Die Fastenzeit vor Ostern – oder: warum die Gans ein Fisch ist …!

Fastenzeit

„Nur zesamme sin mer Fastelovend!“ Das Motto der Karnevalssession 2020/21 zeigt nicht nur wunderschön das kölsche Lebensgefühl. Es beinhaltet auch den Begriff, der zeigt, woher der Karneval eigentlich seinen Namen hat: „Fastelovend“ – der Abend vor dem Fasten, vor der Fastenzeit. Und der Begriff „Karneval“ wird entsprechend von „carnelevale“ hergeleitet: das ist Mittellateinisch und bedeutet „Fleischwegnahme“ – denn im Mittelalter war es in der Fastenzeit üblich, kein Fleisch zu essen.

Ohne Fastenzeit kein Karneval: mit Aschermittwoch beginnt die Fastenzeit, die erst in der Osternacht endet. Ehe die Zeit des Verzichts beginnt, wird ausgelassen gefeiert. Umso intensiver wird anschließend die Fastenzeit als Zeit der inneren Einkehr und der (religiösen) Neuausrichtung erlebbar.

Aber was bedeutet die Fastenzeit heute? Warum fasten Menschen überhaupt?

Klar ist: Fasten hat in seiner eigentlichen Bedeutung nichts mit Diäthalten zu tun und auch nichts mit körperlicher Gesundheit.

Die Fastenzeit vor Ostern ist ursprünglich eine Bußzeit – zur inneren Vorbereitung auf den höchsten christlichen Feiertag: Ostern, an dem der Auferstehung Jesu Christi gedacht wird. Übrigens war ursprünglich auch die Adventszeit eine Fastenzeit: zur Vorbereitung auf Weihnachten, das Geburtsfest Jesu.

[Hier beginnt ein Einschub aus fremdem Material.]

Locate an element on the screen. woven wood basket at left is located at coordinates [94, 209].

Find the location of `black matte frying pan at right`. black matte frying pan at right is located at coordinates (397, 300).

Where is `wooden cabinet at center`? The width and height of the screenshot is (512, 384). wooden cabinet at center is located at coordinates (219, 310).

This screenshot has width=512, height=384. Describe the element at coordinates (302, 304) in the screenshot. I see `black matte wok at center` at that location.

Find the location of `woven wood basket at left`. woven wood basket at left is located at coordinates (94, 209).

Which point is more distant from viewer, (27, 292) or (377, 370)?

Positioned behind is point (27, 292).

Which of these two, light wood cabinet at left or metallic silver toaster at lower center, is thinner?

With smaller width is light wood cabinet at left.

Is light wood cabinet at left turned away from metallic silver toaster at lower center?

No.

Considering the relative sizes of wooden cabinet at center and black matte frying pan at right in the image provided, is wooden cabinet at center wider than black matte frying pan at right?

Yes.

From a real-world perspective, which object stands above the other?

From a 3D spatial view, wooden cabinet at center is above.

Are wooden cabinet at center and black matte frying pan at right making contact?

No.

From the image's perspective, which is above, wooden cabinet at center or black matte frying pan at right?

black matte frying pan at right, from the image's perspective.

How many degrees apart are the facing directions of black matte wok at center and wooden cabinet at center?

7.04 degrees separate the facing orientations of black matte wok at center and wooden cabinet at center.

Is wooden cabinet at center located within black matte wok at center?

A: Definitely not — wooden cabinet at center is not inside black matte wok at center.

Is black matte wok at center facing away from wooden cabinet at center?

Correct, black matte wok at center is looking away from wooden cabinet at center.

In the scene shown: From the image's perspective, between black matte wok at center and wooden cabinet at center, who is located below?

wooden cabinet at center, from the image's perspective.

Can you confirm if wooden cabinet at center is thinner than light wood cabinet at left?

Das ist heute angesichts rauer Plätzchenmengen nicht mehr wirklich vorstellbar… Durch den Verzicht auf sinnliche Genüsse – so die religiöse Idee des Fastens bis heute – soll der oder die Fastende innerlich frei werden: sich konzentrieren auf Fragen nach Gott, nach dem Sinn des eigenen Lebens und sich öffnen für spirituelle Erfahrungen.

Im Mittelalter gab es strenge Fastenregeln. Verboten waren beispielsweise Fleisch- und Milchprodukte sowie Eier, die als „flüssiges Fleisch“ galten. Weswegen sie dann an Ostern massenhaft vorhanden waren und zum Bezahlen von Pachten oder einfach zum Verschenken genutzt wurden. Diesen Brauch gibt es bis heute!

Da Fleisch also verboten war, wurde vor allem Fisch gegessen. Immer schon wollten sich viele Menschen die Fastenzeit so angenehm wie möglich machen. Und so griffen sie immer wieder zu Tricks, um Fastenregeln zu umgehen. Eine Legende von Mönchen aus Bayern besagt, dass sie kurzerhand die Gans zu einem „Wassertier“, also den Fischen gleich, und damit zu einer Fastenspeise erklärten!

Wer heutzutage fasten möchte, findet viele Anregungen auch im Internet. Die evangelische Kirche stellt ihre Fastenaktion „7 Wochen ohne“ jedes Jahr unter ein neues Motto: 7 Wochen Ohne | (evangelisch.de).

Außerdem rufen viele evangelische Landeskirchen in diesem Jahr zu der Aktion „Klimafasten“ auf: es geht darum, bewusster zu leben und im Alltag mehr auf die Umwelt zu achten: Kirchen rufen ab Aschermittwoch zum „Klimafasten“ auf – EKD.

Verzichtet werden kann also auf vieles ganz Unterschiedliches: Süßigkeiten, Fleisch, Zigaretten, Plastik, das Auto oder den Fernseher. Immer kann ein solcher Verzicht in der Fastenzeit dazu anregen, sich seiner Gewohnheiten, auch Abhängigkeiten bewusst zu werden und neue Perspektiven und Gewohnheiten zu entwickeln. So ist die Fastenzeit auch heute noch eine Chance, sich auf Wesentliches zu besinnen und sich vorzubereiten auf die – auch in Corona-Zeiten – fröhliche Osterzeit im Frühjahr!